(Transcribed page contents)
*** Block opens ***

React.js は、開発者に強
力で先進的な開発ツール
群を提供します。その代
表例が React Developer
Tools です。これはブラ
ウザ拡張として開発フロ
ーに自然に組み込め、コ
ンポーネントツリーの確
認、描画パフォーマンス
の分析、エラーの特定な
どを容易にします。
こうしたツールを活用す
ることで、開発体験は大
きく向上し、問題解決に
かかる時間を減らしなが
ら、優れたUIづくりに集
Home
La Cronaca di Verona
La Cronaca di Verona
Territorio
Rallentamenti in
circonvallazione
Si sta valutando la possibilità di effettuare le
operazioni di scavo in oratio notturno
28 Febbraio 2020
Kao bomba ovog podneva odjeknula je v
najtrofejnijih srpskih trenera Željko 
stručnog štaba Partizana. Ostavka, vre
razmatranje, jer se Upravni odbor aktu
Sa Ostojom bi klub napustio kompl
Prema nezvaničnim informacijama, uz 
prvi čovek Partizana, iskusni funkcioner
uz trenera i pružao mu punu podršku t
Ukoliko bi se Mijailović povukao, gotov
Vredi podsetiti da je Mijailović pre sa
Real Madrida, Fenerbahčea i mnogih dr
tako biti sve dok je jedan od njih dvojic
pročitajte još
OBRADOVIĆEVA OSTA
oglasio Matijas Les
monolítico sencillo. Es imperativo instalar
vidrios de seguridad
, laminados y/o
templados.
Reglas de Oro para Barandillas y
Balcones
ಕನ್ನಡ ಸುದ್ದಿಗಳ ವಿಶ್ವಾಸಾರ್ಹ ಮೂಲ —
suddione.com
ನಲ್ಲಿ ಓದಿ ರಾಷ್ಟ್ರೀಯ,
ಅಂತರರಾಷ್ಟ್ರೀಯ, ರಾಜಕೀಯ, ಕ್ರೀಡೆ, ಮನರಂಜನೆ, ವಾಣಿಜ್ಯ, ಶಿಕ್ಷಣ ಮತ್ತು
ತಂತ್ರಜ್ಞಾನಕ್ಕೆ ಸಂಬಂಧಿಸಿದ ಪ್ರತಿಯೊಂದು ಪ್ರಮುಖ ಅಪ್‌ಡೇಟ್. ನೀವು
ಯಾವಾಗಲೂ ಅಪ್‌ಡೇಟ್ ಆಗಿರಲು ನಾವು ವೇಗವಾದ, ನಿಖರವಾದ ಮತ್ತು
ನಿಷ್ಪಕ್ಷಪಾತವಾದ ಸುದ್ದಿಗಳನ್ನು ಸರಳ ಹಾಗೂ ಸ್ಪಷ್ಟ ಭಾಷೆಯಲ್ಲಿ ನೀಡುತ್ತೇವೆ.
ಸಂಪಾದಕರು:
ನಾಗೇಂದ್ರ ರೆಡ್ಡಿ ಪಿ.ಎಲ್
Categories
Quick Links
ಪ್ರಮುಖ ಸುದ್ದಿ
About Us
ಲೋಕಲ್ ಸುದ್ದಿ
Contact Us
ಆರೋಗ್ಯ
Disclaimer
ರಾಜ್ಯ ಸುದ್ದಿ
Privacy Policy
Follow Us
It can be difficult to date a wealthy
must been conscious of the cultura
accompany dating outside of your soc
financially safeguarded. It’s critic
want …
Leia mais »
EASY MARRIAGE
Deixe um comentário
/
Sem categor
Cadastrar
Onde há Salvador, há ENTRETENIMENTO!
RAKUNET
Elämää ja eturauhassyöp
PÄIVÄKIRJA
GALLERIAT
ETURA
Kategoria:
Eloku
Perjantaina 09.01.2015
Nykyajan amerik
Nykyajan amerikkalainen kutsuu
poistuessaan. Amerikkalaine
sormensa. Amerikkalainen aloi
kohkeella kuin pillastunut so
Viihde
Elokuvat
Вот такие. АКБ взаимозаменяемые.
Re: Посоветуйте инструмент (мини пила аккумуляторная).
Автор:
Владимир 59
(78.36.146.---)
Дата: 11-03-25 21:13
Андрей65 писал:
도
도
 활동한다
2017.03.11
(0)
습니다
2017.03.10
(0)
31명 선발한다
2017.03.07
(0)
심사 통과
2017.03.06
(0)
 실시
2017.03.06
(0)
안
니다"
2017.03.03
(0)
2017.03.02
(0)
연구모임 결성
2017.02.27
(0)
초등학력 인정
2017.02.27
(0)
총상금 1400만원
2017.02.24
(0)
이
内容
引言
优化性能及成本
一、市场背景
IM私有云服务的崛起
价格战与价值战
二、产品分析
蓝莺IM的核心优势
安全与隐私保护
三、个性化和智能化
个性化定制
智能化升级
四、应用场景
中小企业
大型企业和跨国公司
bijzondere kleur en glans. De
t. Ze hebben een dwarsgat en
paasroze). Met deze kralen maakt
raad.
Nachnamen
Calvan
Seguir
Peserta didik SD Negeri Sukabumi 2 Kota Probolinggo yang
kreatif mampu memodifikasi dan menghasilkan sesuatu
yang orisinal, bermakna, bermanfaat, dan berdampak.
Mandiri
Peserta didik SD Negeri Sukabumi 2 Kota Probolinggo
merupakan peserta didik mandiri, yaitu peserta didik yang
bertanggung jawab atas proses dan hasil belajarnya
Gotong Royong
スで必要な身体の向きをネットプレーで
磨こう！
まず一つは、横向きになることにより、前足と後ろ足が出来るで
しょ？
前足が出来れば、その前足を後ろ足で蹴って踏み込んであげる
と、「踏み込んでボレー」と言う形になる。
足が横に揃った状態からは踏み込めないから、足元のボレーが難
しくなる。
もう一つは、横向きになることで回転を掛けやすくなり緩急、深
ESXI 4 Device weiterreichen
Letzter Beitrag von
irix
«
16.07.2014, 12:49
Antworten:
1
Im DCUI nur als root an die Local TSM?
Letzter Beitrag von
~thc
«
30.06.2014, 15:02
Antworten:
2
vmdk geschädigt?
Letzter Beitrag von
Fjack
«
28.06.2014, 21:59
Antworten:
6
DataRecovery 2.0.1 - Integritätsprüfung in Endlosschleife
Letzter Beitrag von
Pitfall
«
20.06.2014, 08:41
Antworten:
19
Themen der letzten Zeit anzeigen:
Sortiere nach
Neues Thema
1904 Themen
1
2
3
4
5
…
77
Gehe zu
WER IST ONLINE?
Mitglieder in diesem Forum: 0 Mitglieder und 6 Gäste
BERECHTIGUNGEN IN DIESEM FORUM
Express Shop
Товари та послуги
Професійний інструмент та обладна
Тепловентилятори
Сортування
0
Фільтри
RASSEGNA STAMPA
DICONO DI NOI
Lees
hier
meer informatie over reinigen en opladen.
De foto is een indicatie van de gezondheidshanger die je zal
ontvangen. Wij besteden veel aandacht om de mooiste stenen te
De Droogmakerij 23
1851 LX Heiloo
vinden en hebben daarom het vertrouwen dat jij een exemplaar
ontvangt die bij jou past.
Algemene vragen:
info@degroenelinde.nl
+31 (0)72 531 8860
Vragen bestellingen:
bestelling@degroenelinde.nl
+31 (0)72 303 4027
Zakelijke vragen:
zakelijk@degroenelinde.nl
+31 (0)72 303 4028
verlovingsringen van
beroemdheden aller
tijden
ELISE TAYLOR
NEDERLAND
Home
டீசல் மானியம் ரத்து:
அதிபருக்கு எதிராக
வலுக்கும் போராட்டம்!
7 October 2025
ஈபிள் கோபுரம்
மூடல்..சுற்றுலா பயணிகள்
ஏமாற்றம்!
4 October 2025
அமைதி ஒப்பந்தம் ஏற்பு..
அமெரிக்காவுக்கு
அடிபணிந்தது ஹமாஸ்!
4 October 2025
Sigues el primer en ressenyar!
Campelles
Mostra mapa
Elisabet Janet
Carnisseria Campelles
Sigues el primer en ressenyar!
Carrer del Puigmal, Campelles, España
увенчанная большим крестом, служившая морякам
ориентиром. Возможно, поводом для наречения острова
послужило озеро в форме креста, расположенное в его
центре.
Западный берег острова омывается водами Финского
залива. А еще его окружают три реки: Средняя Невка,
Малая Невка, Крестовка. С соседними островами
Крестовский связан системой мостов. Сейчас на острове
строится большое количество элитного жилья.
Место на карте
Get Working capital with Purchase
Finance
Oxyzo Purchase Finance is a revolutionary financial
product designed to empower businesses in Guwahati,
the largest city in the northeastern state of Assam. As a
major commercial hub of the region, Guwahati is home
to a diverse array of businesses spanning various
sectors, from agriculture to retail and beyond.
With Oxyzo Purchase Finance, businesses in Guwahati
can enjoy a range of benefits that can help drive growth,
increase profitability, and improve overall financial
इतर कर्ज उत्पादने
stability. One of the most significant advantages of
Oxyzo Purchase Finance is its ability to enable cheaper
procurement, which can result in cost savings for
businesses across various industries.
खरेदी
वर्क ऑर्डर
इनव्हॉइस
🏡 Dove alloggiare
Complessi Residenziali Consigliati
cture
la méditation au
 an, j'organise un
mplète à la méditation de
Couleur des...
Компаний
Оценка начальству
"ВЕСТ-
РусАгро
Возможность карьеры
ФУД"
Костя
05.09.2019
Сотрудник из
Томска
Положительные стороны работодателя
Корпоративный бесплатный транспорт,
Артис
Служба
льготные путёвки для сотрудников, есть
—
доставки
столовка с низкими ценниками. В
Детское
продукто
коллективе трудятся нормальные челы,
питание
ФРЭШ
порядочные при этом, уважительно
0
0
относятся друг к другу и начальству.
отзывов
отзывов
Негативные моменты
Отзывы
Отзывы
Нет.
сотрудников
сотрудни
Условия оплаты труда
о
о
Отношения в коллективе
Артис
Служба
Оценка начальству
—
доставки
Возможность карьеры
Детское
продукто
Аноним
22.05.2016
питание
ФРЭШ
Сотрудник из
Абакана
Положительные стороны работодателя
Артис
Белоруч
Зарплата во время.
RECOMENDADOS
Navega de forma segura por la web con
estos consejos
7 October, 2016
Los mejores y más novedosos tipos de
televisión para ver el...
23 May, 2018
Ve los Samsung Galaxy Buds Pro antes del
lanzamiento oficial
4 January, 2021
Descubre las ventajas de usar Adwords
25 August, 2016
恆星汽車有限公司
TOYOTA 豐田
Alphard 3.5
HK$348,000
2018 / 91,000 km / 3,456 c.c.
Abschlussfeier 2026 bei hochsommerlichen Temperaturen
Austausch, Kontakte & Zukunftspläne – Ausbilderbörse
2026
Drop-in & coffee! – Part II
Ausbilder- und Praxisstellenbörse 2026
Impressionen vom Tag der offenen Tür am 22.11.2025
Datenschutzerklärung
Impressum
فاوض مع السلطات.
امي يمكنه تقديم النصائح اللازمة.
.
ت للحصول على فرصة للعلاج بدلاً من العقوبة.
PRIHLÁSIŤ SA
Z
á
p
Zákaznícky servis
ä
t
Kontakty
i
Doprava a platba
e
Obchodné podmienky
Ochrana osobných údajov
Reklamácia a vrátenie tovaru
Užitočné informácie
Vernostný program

*** Block closes ***

- [Written task]:
Copy the items word for word, starting at the very first line and ending with the line that contains "Prema nezvaničnim informacijama, uz", including that line.

- [Response to the task]:
React.js は、開発者に強
力で先進的な開発ツール
群を提供します。その代
表例が React Developer
Tools です。これはブラ
ウザ拡張として開発フロ
ーに自然に組み込め、コ
ンポーネントツリーの確
認、描画パフォーマンス
の分析、エラーの特定な
どを容易にします。
こうしたツールを活用す
ることで、開発体験は大
きく向上し、問題解決に
かかる時間を減らしなが
ら、優れたUIづくりに集
Home
La Cronaca di Verona
La Cronaca di Verona
Territorio
Rallentamenti in
circonvallazione
Si sta valutando la possibilità di effettuare le
operazioni di scavo in oratio notturno
28 Febbraio 2020
Kao bomba ovog podneva odjeknula je v
najtrofejnijih srpskih trenera Željko 
stručnog štaba Partizana. Ostavka, vre
razmatranje, jer se Upravni odbor aktu
Sa Ostojom bi klub napustio kompl
Prema nezvaničnim informacijama, uz 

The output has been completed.